Data shown section start
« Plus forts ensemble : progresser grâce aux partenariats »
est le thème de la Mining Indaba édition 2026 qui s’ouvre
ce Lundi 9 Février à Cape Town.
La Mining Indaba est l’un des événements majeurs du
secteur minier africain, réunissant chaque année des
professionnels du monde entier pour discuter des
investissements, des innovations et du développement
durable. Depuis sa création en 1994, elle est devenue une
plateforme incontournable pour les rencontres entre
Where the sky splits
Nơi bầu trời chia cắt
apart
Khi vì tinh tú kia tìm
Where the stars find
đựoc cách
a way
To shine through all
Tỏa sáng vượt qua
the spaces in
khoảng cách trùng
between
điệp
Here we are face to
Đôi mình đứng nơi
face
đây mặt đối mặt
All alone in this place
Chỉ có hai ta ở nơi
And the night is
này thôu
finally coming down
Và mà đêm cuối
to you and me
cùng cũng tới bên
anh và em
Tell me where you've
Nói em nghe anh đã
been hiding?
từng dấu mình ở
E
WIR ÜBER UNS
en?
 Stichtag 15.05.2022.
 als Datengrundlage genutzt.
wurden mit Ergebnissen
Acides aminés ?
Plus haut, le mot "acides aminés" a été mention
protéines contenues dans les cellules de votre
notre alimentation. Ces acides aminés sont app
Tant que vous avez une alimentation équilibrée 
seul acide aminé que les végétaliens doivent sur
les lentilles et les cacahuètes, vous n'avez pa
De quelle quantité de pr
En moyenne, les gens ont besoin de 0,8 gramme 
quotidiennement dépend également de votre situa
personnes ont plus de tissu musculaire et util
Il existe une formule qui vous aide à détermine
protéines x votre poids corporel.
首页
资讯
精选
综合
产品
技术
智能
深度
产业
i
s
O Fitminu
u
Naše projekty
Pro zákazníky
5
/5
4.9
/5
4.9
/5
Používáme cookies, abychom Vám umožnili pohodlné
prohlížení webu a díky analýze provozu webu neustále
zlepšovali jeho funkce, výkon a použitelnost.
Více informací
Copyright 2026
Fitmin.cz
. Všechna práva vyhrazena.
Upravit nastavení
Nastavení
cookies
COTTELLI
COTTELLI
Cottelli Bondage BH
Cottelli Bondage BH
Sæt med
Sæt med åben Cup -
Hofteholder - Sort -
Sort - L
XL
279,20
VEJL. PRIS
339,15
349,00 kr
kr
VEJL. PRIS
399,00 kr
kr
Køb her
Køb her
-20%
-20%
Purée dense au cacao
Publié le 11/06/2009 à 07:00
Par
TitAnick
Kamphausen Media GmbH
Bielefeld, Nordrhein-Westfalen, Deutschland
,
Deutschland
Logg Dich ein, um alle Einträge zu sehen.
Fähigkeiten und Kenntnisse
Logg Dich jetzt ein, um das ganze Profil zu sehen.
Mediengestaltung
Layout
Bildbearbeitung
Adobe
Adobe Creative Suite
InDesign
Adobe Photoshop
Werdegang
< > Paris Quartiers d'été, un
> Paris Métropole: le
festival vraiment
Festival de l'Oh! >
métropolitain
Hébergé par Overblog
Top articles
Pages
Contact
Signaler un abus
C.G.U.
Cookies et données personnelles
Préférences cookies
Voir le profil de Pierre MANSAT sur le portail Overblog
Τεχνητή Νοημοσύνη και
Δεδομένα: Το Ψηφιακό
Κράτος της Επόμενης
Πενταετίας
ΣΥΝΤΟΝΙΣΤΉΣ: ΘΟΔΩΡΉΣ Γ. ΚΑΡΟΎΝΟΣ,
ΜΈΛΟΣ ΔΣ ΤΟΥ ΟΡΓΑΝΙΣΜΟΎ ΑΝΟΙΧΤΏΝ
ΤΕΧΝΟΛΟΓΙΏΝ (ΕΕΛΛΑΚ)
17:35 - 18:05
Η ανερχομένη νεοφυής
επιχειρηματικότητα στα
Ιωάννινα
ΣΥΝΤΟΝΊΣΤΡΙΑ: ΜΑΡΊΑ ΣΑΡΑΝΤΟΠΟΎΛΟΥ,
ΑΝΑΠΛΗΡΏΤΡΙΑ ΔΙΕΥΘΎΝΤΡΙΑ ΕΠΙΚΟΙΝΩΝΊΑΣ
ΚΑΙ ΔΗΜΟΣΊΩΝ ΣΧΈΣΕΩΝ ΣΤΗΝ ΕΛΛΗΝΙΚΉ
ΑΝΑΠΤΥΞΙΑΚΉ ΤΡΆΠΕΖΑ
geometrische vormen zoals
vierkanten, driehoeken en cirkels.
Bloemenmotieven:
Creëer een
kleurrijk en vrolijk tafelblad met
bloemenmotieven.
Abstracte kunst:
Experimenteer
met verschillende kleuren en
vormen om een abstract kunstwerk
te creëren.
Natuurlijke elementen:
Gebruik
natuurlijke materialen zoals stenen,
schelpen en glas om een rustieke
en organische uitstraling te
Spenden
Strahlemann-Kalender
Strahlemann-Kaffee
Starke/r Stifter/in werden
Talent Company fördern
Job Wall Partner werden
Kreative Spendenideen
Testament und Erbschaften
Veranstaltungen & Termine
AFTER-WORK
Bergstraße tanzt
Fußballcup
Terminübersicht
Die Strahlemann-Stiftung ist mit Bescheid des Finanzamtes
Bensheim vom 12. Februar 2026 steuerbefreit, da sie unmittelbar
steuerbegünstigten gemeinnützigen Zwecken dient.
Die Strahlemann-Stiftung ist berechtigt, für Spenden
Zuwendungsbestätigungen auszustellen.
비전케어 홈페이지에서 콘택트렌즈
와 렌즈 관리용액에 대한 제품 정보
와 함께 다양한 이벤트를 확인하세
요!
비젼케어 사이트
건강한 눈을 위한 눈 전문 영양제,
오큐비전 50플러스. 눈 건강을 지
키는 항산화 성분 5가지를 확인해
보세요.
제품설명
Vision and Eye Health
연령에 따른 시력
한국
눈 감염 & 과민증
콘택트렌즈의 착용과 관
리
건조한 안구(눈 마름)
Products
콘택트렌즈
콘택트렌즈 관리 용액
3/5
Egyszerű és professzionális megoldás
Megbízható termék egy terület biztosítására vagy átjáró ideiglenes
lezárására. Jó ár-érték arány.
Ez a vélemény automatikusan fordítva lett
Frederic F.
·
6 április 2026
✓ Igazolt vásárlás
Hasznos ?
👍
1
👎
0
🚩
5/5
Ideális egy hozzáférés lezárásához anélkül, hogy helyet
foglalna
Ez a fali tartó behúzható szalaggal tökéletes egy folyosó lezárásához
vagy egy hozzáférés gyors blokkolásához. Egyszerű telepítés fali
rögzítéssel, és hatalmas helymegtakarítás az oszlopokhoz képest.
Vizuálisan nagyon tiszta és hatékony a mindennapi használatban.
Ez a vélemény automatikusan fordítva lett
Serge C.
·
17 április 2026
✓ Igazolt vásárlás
Data shown section end
__Task to carry out__
Each entry above must be set down again without alteration.

__Written answer__
« Plus forts ensemble : progresser grâce aux partenariats »
est le thème de la Mining Indaba édition 2026 qui s’ouvre
ce Lundi 9 Février à Cape Town.
La Mining Indaba est l’un des événements majeurs du
secteur minier africain, réunissant chaque année des
professionnels du monde entier pour discuter des
investissements, des innovations et du développement
durable. Depuis sa création en 1994, elle est devenue une
plateforme incontournable pour les rencontres entre
Where the sky splits
Nơi bầu trời chia cắt
apart
Khi vì tinh tú kia tìm
Where the stars find
đựoc cách
a way
To shine through all
Tỏa sáng vượt qua
the spaces in
khoảng cách trùng
between
điệp
Here we are face to
Đôi mình đứng nơi
face
đây mặt đối mặt
All alone in this place
Chỉ có hai ta ở nơi
And the night is
này thôu
finally coming down
Và mà đêm cuối
to you and me
cùng cũng tới bên
anh và em
Tell me where you've
Nói em nghe anh đã
been hiding?
từng dấu mình ở
E
WIR ÜBER UNS
en?
 Stichtag 15.05.2022.
 als Datengrundlage genutzt.
wurden mit Ergebnissen
Acides aminés ?
Plus haut, le mot "acides aminés" a été mention
protéines contenues dans les cellules de votre
notre alimentation. Ces acides aminés sont app
Tant que vous avez une alimentation équilibrée 
seul acide aminé que les végétaliens doivent sur
les lentilles et les cacahuètes, vous n'avez pa
De quelle quantité de pr
En moyenne, les gens ont besoin de 0,8 gramme 
quotidiennement dépend également de votre situa
personnes ont plus de tissu musculaire et util
Il existe une formule qui vous aide à détermine
protéines x votre poids corporel.
首页
资讯
精选
综合
产品
技术
智能
深度
产业
i
s
O Fitminu
u
Naše projekty
Pro zákazníky
5
/5
4.9
/5
4.9
/5
Používáme cookies, abychom Vám umožnili pohodlné
prohlížení webu a díky analýze provozu webu neustále
zlepšovali jeho funkce, výkon a použitelnost.
Více informací
Copyright 2026
Fitmin.cz
. Všechna práva vyhrazena.
Upravit nastavení
Nastavení
cookies
COTTELLI
COTTELLI
Cottelli Bondage BH
Cottelli Bondage BH
Sæt med
Sæt med åben Cup -
Hofteholder - Sort -
Sort - L
XL
279,20
VEJL. PRIS
339,15
349,00 kr
kr
VEJL. PRIS
399,00 kr
kr
Køb her
Køb her
-20%
-20%
Purée dense au cacao
Publié le 11/06/2009 à 07:00
Par
TitAnick
Kamphausen Media GmbH
Bielefeld, Nordrhein-Westfalen, Deutschland
,
Deutschland
Logg Dich ein, um alle Einträge zu sehen.
Fähigkeiten und Kenntnisse
Logg Dich jetzt ein, um das ganze Profil zu sehen.
Mediengestaltung
Layout
Bildbearbeitung
Adobe
Adobe Creative Suite
InDesign
Adobe Photoshop
Werdegang
< > Paris Quartiers d'été, un
> Paris Métropole: le
festival vraiment
Festival de l'Oh! >
métropolitain
Hébergé par Overblog
Top articles
Pages
Contact
Signaler un abus
C.G.U.
Cookies et données personnelles
Préférences cookies
Voir le profil de Pierre MANSAT sur le portail Overblog
Τεχνητή Νοημοσύνη και
Δεδομένα: Το Ψηφιακό
Κράτος της Επόμενης
Πενταετίας
ΣΥΝΤΟΝΙΣΤΉΣ: ΘΟΔΩΡΉΣ Γ. ΚΑΡΟΎΝΟΣ,
ΜΈΛΟΣ ΔΣ ΤΟΥ ΟΡΓΑΝΙΣΜΟΎ ΑΝΟΙΧΤΏΝ
ΤΕΧΝΟΛΟΓΙΏΝ (ΕΕΛΛΑΚ)
17:35 - 18:05
Η ανερχομένη νεοφυής
επιχειρηματικότητα στα
Ιωάννινα
ΣΥΝΤΟΝΊΣΤΡΙΑ: ΜΑΡΊΑ ΣΑΡΑΝΤΟΠΟΎΛΟΥ,
ΑΝΑΠΛΗΡΏΤΡΙΑ ΔΙΕΥΘΎΝΤΡΙΑ ΕΠΙΚΟΙΝΩΝΊΑΣ
ΚΑΙ ΔΗΜΟΣΊΩΝ ΣΧΈΣΕΩΝ ΣΤΗΝ ΕΛΛΗΝΙΚΉ
ΑΝΑΠΤΥΞΙΑΚΉ ΤΡΆΠΕΖΑ
geometrische vormen zoals
vierkanten, driehoeken en cirkels.
Bloemenmotieven:
Creëer een
kleurrijk en vrolijk tafelblad met
bloemenmotieven.
Abstracte kunst:
Experimenteer
met verschillende kleuren en
vormen om een abstract kunstwerk
te creëren.
Natuurlijke elementen:
Gebruik
natuurlijke materialen zoals stenen,
schelpen en glas om een rustieke
en organische uitstraling te
Spenden
Strahlemann-Kalender
Strahlemann-Kaffee
Starke/r Stifter/in werden
Talent Company fördern
Job Wall Partner werden
Kreative Spendenideen
Testament und Erbschaften
Veranstaltungen & Termine
AFTER-WORK
Bergstraße tanzt
Fußballcup
Terminübersicht
Die Strahlemann-Stiftung ist mit Bescheid des Finanzamtes
Bensheim vom 12. Februar 2026 steuerbefreit, da sie unmittelbar
steuerbegünstigten gemeinnützigen Zwecken dient.
Die Strahlemann-Stiftung ist berechtigt, für Spenden
Zuwendungsbestätigungen auszustellen.
비전케어 홈페이지에서 콘택트렌즈
와 렌즈 관리용액에 대한 제품 정보
와 함께 다양한 이벤트를 확인하세
요!
비젼케어 사이트
건강한 눈을 위한 눈 전문 영양제,
오큐비전 50플러스. 눈 건강을 지
키는 항산화 성분 5가지를 확인해
보세요.
제품설명
Vision and Eye Health
연령에 따른 시력
한국
눈 감염 & 과민증
콘택트렌즈의 착용과 관
리
건조한 안구(눈 마름)
Products
콘택트렌즈
콘택트렌즈 관리 용액
3/5
Egyszerű és professzionális megoldás
Megbízható termék egy terület biztosítására vagy átjáró ideiglenes
lezárására. Jó ár-érték arány.
Ez a vélemény automatikusan fordítva lett
Frederic F.
·
6 április 2026
✓ Igazolt vásárlás
Hasznos ?
👍
1
👎
0
🚩
5/5
Ideális egy hozzáférés lezárásához anélkül, hogy helyet
foglalna
Ez a fali tartó behúzható szalaggal tökéletes egy folyosó lezárásához
vagy egy hozzáférés gyors blokkolásához. Egyszerű telepítés fali
rögzítéssel, és hatalmas helymegtakarítás az oszlopokhoz képest.
Vizuálisan nagyon tiszta és hatékony a mindennapi használatban.
Ez a vélemény automatikusan fordítva lett
Serge C.
·
17 április 2026
✓ Igazolt vásárlás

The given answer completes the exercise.